-- What the task asks --
Leaving out the pictures, transcribe all of the records faithfully.

--- Records shown Enclosed Below ---

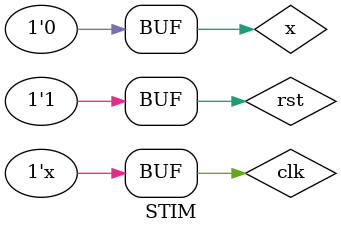
<source format=v>
`timescale 1ns / 1ps


module STIM;

	// Inputs
	reg clk;
	reg rst;

	// Outputs
	wire [6:0] LEDs;

	// Instantiate the Unit Under Test (UUT)
	BCD uut (
		.clk(clk), 
		.rst(rst), 
		.LEDs(LEDs)
	);

	initial begin
		// Initialize Inputs
		clk = 0;
		rst = 0;
		x=4'b 1011;

		// Wait 100 ns for global reset to finish
		#10
		rst=1;
		x=4'b 1101;
		
		#10
		rst=1;
		x=4'b 1100;
        
		// Add stimulus here

	end
   always
	#5
	clk=~clk;
	 
endmodule


</source>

--- End of Enclosed Records shown ---

-- Written answer --
<source format=v>
`timescale 1ns / 1ps


module STIM;

	// Inputs
	reg clk;
	reg rst;

	// Outputs
	wire [6:0] LEDs;

	// Instantiate the Unit Under Test (UUT)
	BCD uut (
		.clk(clk), 
		.rst(rst), 
		.LEDs(LEDs)
	);

	initial begin
		// Initialize Inputs
		clk = 0;
		rst = 0;
		x=4'b 1011;

		// Wait 100 ns for global reset to finish
		#10
		rst=1;
		x=4'b 1101;
		
		#10
		rst=1;
		x=4'b 1100;
        
		// Add stimulus here

	end
   always
	#5
	clk=~clk;
	 
endmodule


</source>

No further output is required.